▸ **Stored data**:
-----

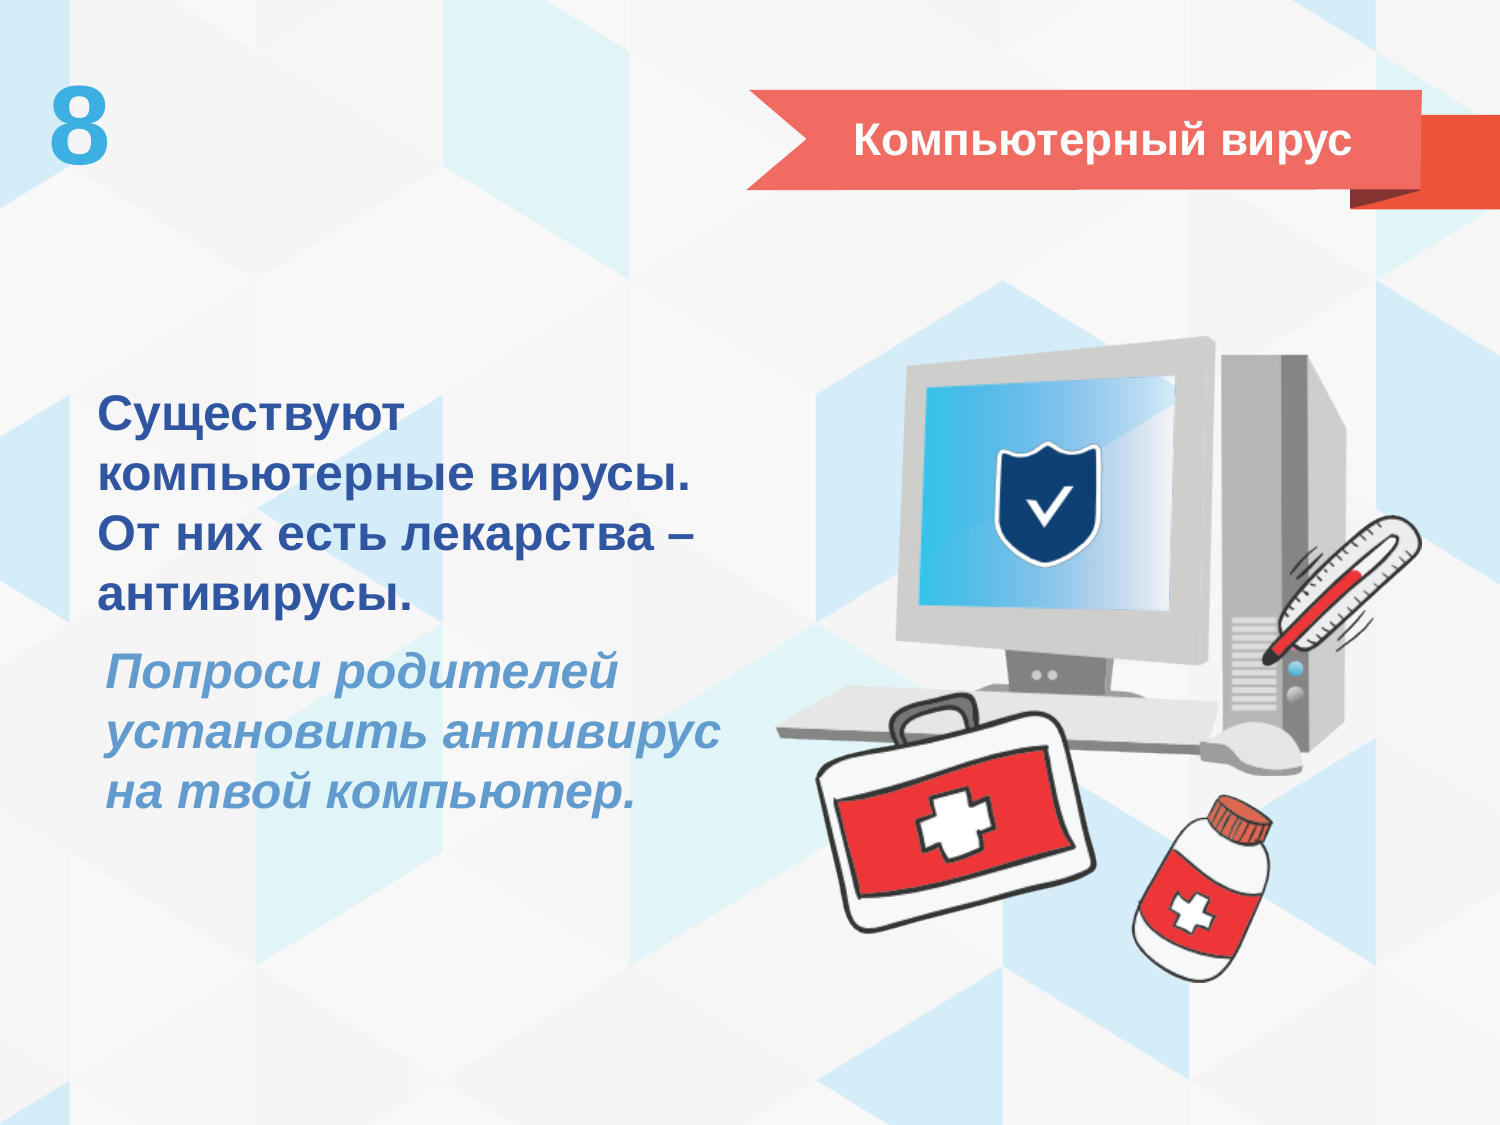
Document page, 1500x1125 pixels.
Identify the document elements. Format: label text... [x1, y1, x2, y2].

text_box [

-----

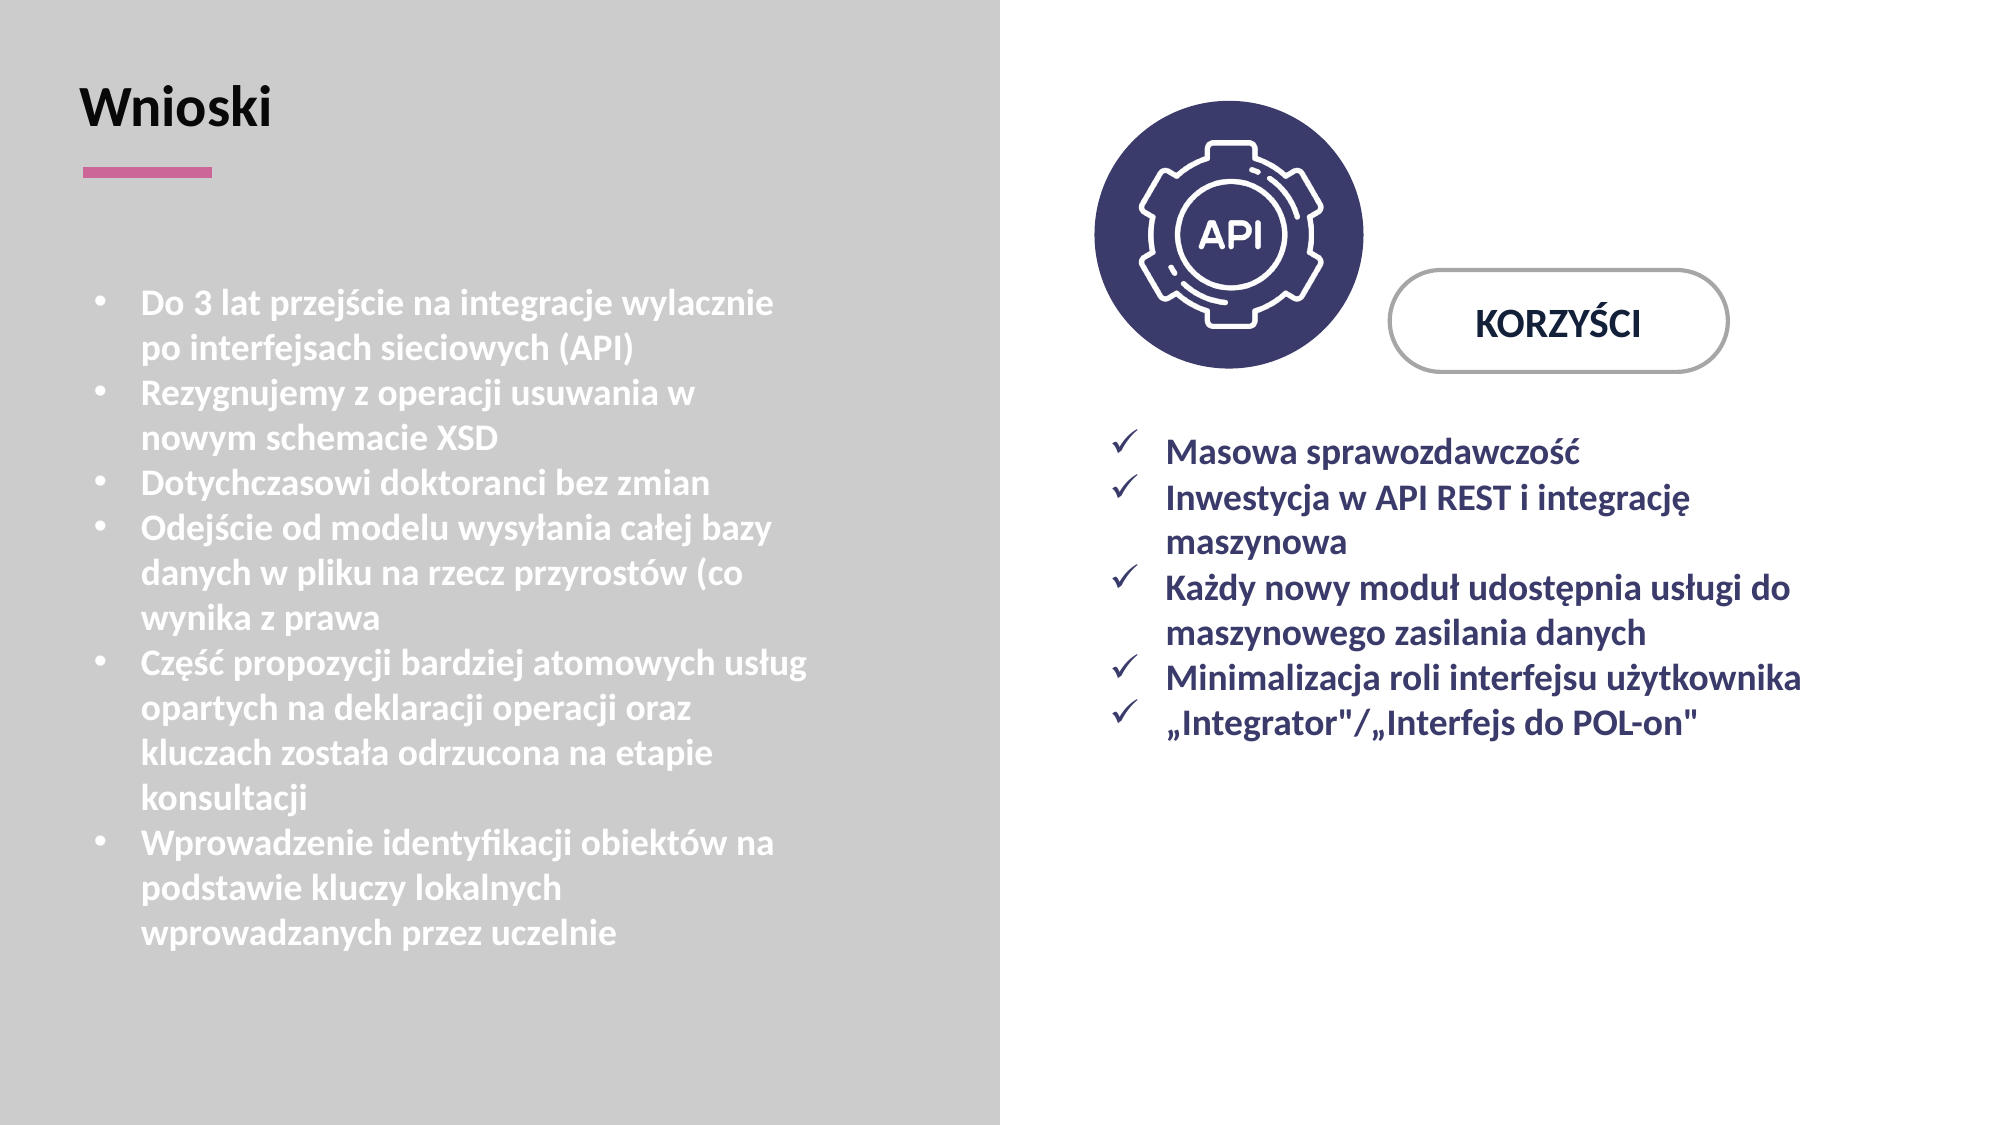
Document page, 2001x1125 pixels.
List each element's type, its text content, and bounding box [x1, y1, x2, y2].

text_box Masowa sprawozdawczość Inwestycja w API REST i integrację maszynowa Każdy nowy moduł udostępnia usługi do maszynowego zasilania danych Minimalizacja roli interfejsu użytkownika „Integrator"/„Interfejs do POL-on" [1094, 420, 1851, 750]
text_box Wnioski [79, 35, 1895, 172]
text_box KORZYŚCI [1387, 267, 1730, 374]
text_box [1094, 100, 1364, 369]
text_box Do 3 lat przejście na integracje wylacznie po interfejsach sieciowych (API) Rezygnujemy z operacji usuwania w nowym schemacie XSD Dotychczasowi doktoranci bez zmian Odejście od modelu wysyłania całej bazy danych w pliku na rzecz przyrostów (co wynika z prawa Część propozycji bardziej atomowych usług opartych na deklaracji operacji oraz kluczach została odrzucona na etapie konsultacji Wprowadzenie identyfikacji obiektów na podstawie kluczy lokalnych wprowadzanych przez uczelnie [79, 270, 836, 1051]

-----

▸ **Activity**:
Set out every line from the material that contains the string "pixels".

▸ **Exercise result**:
Document page, 1500x1125 pixels.
Document page, 2001x1125 pixels.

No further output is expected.